Material for this exercise –

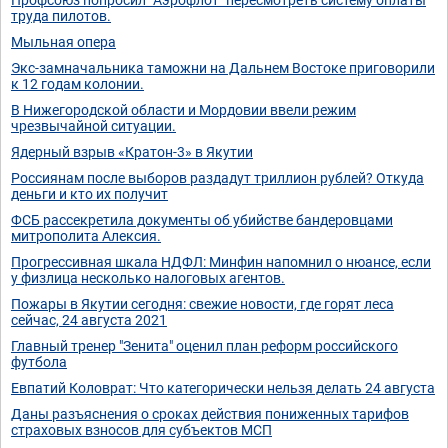
труда пилотов.
Мыльная опера
Экс-замначальника таможни на Дальнем Востоке приговорили
к 12 годам колонии.
В Нижегородской области и Мордовии ввели режим
чрезвычайной ситуации.
Ядерный взрыв «Кратон-3» в Якутии
Россиянам после выборов раздадут триллион рублей? Откуда
деньги и кто их получит
ФСБ рассекретила документы об убийстве бандеровцами
митрополита Алексия.
Прогрессивная шкала НДФЛ: Минфин напомнил о нюансе, если
у физлица несколько налоговых агентов.
Пожары в Якутии сегодня: свежие новости, где горят леса
сейчас, 24 августа 2021
Главный тренер "Зенита" оценил план реформ российского
футбола
Евпатий Коловрат: Что категорически нельзя делать 24 августа
Даны разъяснения о сроках действия пониженных тарифов
страховых взносов для субъектов МСП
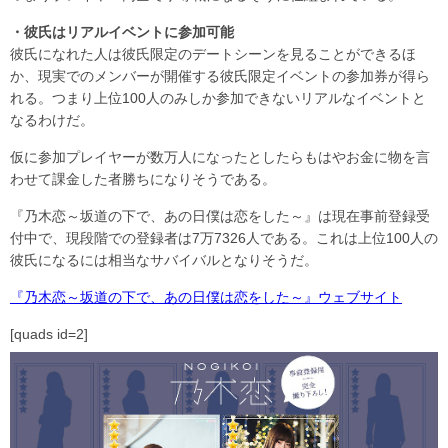
・彼氏はリアルイベントに参加可能
彼氏になれた人は彼氏限定のデートシーンを見ることができるほ
か、現実でのメンバーが開催する彼氏限定イベントの参加券が得ら
れる。つまり上位100人のみしか参加できないリアルなイベントと
なるわけだ。
仮に参加プレイヤーが数万人になったとしたらもはやお金に物を言
わせて課金した者勝ちになりそうである。
『乃木恋～坂道の下で、あの日僕は恋をした～』は現在事前登録受
付中で、現段階での登録者は7万7326人である。これは上位100人の
彼氏になるには相当なサバイバルとなりそうだ。
『乃木恋～坂道の下で、あの日僕は恋をした～』ウェブサイト
[quads id=2]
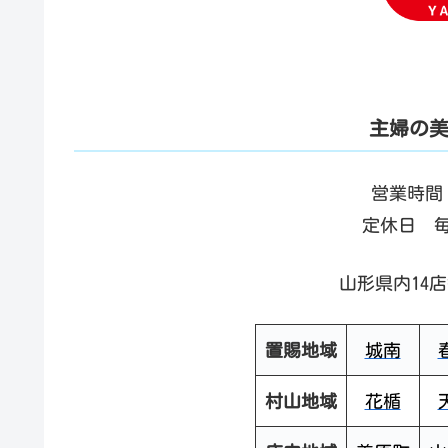
主婦の美
営業時間 
定休日 
山形県内14
置賜地域
城南
村山地域
花楯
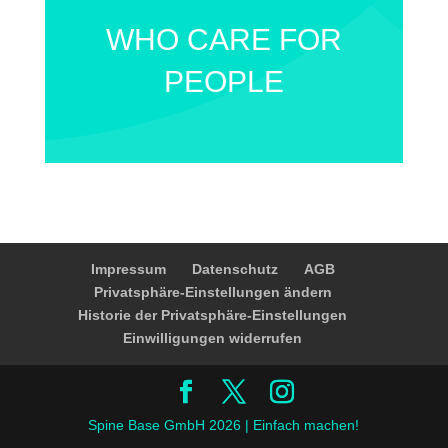
WHO CARE FOR
PEOPLE
Impressum
Datenschutz
AGB
Privatsphäre-Einstellungen ändern
Historie der Privatsphäre-Einstellungen
Einwilligungen widerrufen
Spine Base GmbH 2026 | Einfach machen!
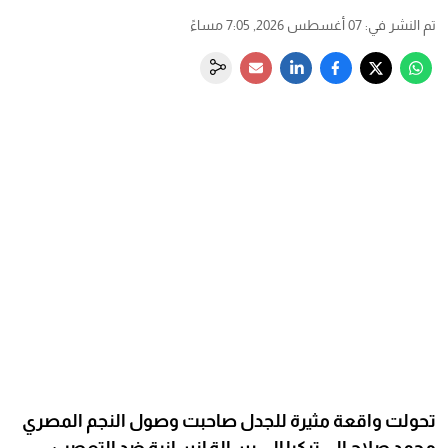
تم النشر في
:
07 أغسطس 2026, 7:05 مساءً
تحولت واقعة مثيرة للجدل صاحبت وصول النجم المصري
محمد صلاح إلى تركيا إلى رسالة إنسانية ضد التعصب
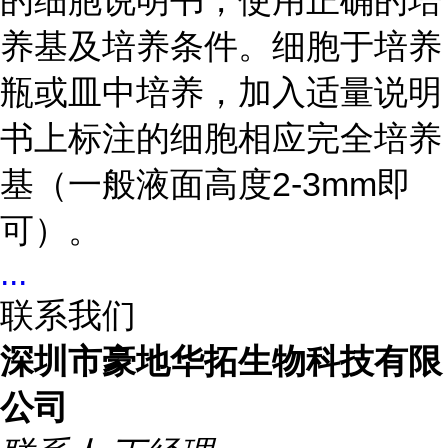
的细胞说明书，使用正确的培
养基及培养条件。细胞于培养
瓶或皿中培养，加入适量说明
书上标注的细胞相应完全培养
基（一般液面高度2-3mm即
可）。
...
联系我们
深圳市豪地华拓生物科技有限
公司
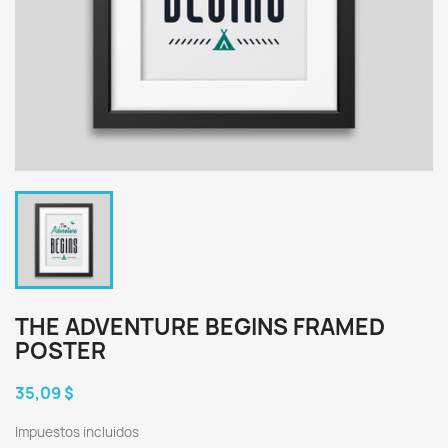
THE ADVENTURE BEGINS FRAMED
POSTER
35,09 $
Impuestos incluidos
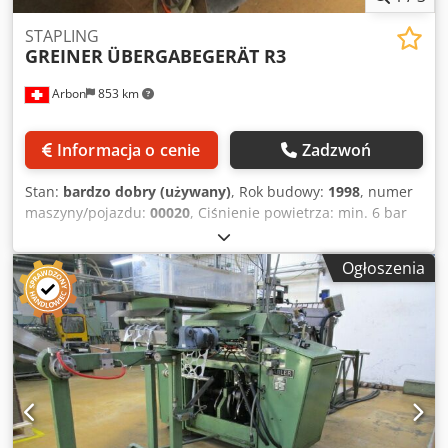
STAPLING
GREINER
ÜBERGABEGERÄT R3
Arbon
853 km
Informacja o cenie
Zadzwoń
Stan:
bardzo dobry (używany)
, Rok budowy:
1998
, numer
maszyny/pojazdu:
00020
, Ciśnienie powietrza: min. 6 bar
Csdeupi Aqjpfx Apbjha Maksymalny rozmiar kosza do
układania wynosi 530x300 mm
Ogłoszenia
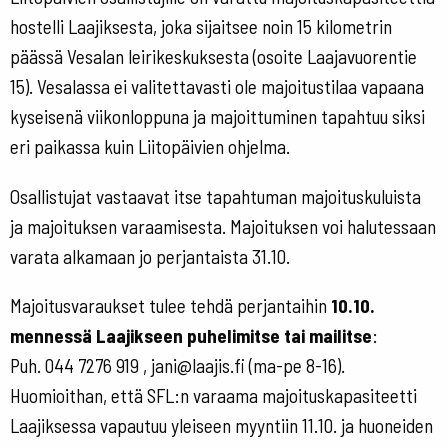
hostelli Laajiksesta, joka sijaitsee noin 15 kilometrin
päässä Vesalan leirikeskuksesta (osoite Laajavuorentie
15). Vesalassa ei valitettavasti ole majoitustilaa vapaana
kyseisenä viikonloppuna ja majoittuminen tapahtuu siksi
eri paikassa kuin Liitopäivien ohjelma.
Osallistujat vastaavat itse tapahtuman majoituskuluista
ja majoituksen varaamisesta. Majoituksen voi halutessaan
varata alkamaan jo perjantaista 31.10.
Majoitusvaraukset tulee tehdä perjantaihin
10.10.
mennessä Laajikseen puhelimitse tai mailitse
:
Puh. 044 7276 919 ,
jani@la
a
jis.fi
(ma-pe 8-16).
Huomioithan, että SFL:n varaama majoituskapasiteetti
Laajiksessa vapautuu yleiseen myyntiin 11.10. ja huoneiden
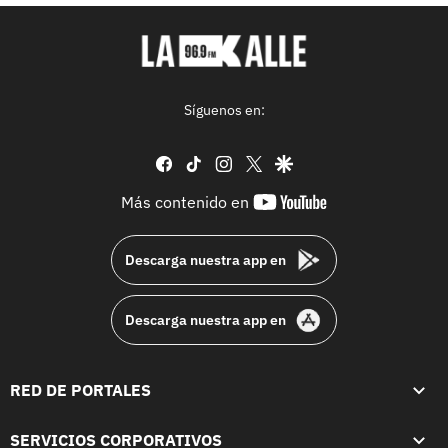
Síguenos en:
facebook
tiktok
instagram
twitter
google
youtube-
Más contenido en
footer
Descarga nuestra app en
Descarga nuestra app en
RED DE PORTALES
SERVICIOS CORPORATIVOS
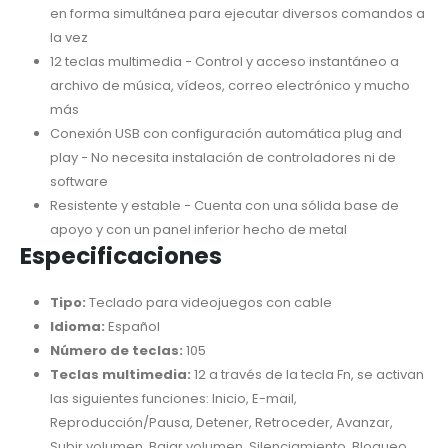
en forma simultánea para ejecutar diversos comandos a
la vez
12 teclas multimedia − Control y acceso instantáneo a
archivo de música, vídeos, correo electrónico y mucho
más
Conexión USB con configuración automática plug and
play − No necesita instalación de controladores ni de
software
Resistente y estable − Cuenta con una sólida base de
apoyo y con un panel inferior hecho de metal
Especificaciones
Tipo:
Teclado para videojuegos con cable
Idioma:
Español
Número de teclas:
105
Teclas multimedia:
12 a través de la tecla Fn, se activan
las siguientes funciones: Inicio, E-mail,
Reproducción/Pausa, Detener, Retroceder, Avanzar,
Subir volumen, Bajar volumen, Silenciamiento, Bloqueo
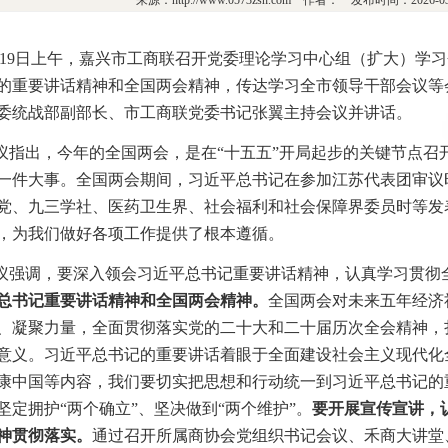
来源：http://www.0573zsh.com 作者： 发布时间：2026-
月19日上午，嘉兴市工商联召开党委理论学习中心组（扩大）学
的重要讲话精神和全国两会精神，传达学习全市领导干部会议等
委统战部副部长、市工商联党委书记张翼主持会议并讲话。
议指出，今年的全国两会，是在“十五五”开局起步的关键节点召
一件大事。全国两会期间，习近平总书记在参加江苏代表团审议
党、九三学社、医药卫生界、社会福利和社会保障界委员时等发
，为我们做好各项工作提供了根本遵循。
议强调，要深入领会习近平总书记重要讲话精神，认真学习贯彻
总书记重要讲话精神和全国两会精神。
全国两会对未来五年经济
、凝聚力量，全面贯彻落实党的二十大和二十届历次全会精神，
意义。习近平总书记的重要讲话着眼于全面建设社会主义现代化
康中国等内容，我们要切实把思想和行动统一到习近平总书记的
坚定拥护“两个确立”、坚决做到“两个维护”。
要开展宣传宣讲，
神贯彻落实。
通过召开所属商协会党组织书记会议、禾商大讲堂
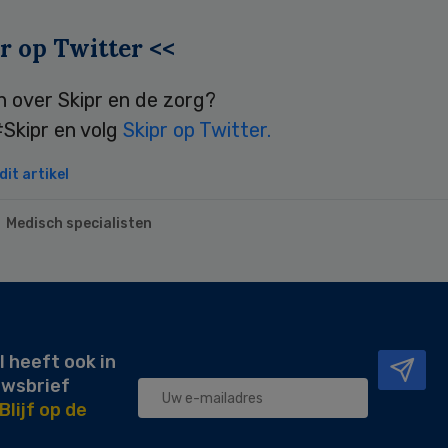
r op Twitter <<
n over Skipr en de zorg?
Skipr en volg
Skipr op Twitter.
it artikel
Medisch specialisten
l heeft ook in
uwsbrief
Blijf op de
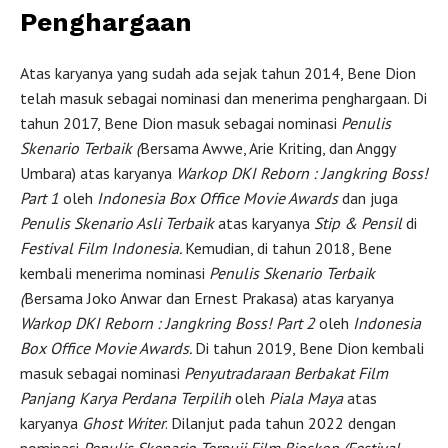
Penghargaan
Atas karyanya yang sudah ada sejak tahun 2014, Bene Dion
telah masuk sebagai nominasi dan menerima penghargaan. Di
tahun 2017, Bene Dion masuk sebagai nominasi
Penulis
Skenario Terbaik (
Bersama Awwe, Arie Kriting, dan Anggy
Umbara) atas karyanya
Warkop DKI Reborn : Jangkring Boss!
Part 1
oleh
Indonesia Box Office Movie Awards
dan juga
Penulis Skenario Asli Terbaik
atas karyanya
Stip & Pensil
di
Festival Film Indonesia.
Kemudian, di tahun 2018, Bene
kembali menerima nominasi
Penulis Skenario Terbaik
(
Bersama Joko Anwar dan Ernest Prakasa) atas karyanya
Warkop DKI Reborn : Jangkring Boss! Part 2
oleh
Indonesia
Box Office Movie Awards.
Di tahun 2019, Bene Dion kembali
masuk sebagai nominasi
Penyutradaraan Berbakat Film
Panjang Karya Perdana Terpilih
oleh
Piala Maya
atas
karyanya
Ghost Writer
. Dilanjut pada tahun 2022 dengan
nominasi
Penulis Skenario Terpuji Film Bioskop (Festival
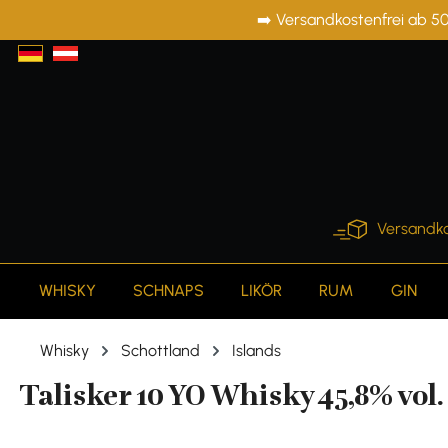
➡️ Versandkostenfrei ab 50
springen
Zur Hauptnavigation springen
Versandko
WHISKY
SCHNAPS
LIKÖR
RUM
GIN
Whisky
Schottland
Islands
Talisker 10 YO Whisky 45,8% vol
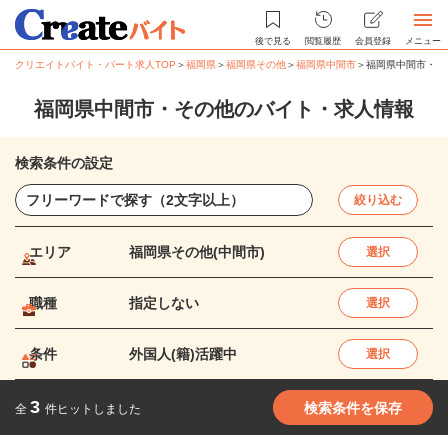
後で見る
閲覧履歴
会員登録
メニュー
クリエイトバイト・パート求人TOP
＞
福岡県
＞
福岡県その他
＞
福岡県中間市
＞
福岡県中間市・そ
福岡県中間市・その他のバイト・求人情報
検索条件の設定
絞り込む
エリア
福岡県その他(中間市)
選択
職種
指定しない
選択
条件
外国人(籍)活躍中
選択
3
検索条件を保存
全
件ヒットしました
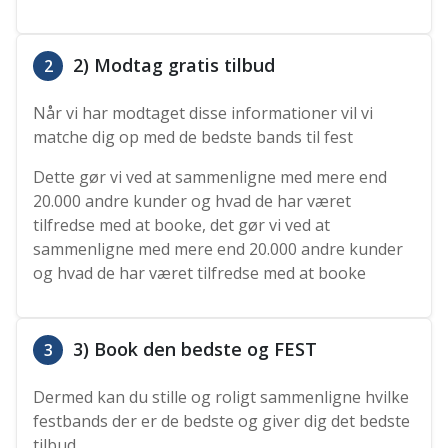
2) Modtag gratis tilbud
2
Når vi har modtaget disse informationer vil vi
matche dig op med de bedste bands til fest
Dette gør vi ved at sammenligne med mere end
20.000 andre kunder og hvad de har været
tilfredse med at booke, det gør vi ved at
sammenligne med mere end 20.000 andre kunder
og hvad de har været tilfredse med at booke
3) Book den bedste og FEST
3
Dermed kan du stille og roligt sammenligne hvilke
festbands der er de bedste og giver dig det bedste
tilbud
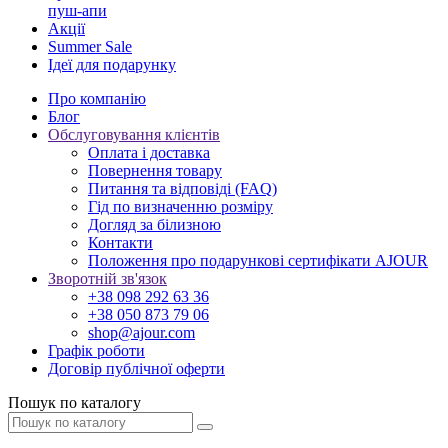
пуш-апи
Акції
Summer Sale
Ідеї для подарунку
Про компанію
Блог
Обслуговування клієнтів
Оплата і доставка
Повернення товару
Питання та відповіді (FAQ)
Гід по визначенню розміру
Догляд за білизною
Контакти
Положення про подарункові сертифікати AJOUR
Зворотній зв'язок
+38 098 292 63 36
+38 050 873 79 06
shop@ajour.com
Графік роботи
Договір публічної оферти
Пошук по каталогу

Request – In the listing above, find the line containing "基（一般液面高度2-3mm即" and the line containing "Osallistujat vastaavat itse", then return both of them and every line between, exactly, without pictures.

Output of the task –
基（一般液面高度2-3mm即
可）。
...
联系我们
深圳市豪地华拓生物科技有限
公司
THE ADVENTURE BEGINS FRAMED
POSTER
35,09 $
Impuestos incluidos
STAPLING
GREINER
ÜBERGABEGERÄT R3
Arbon
853 km
Informacja o cenie
Zadzwoń
Stan:
bardzo dobry (używany)
, Rok budowy:
1998
, numer
maszyny/pojazdu:
00020
, Ciśnienie powietrza: min. 6 bar
Csdeupi Aqjpfx Apbjha Maksymalny rozmiar kosza do
układania wynosi 530x300 mm
Ogłoszenia
hostelli Laajiksesta, joka sijaitsee noin 15 kilometrin
päässä Vesalan leirikeskuksesta (osoite Laajavuorentie
15). Vesalassa ei valitettavasti ole majoitustilaa vapaana
kyseisenä viikonloppuna ja majoittuminen tapahtuu siksi
eri paikassa kuin Liitopäivien ohjelma.
Osallistujat vastaavat itse tapahtuman majoituskuluista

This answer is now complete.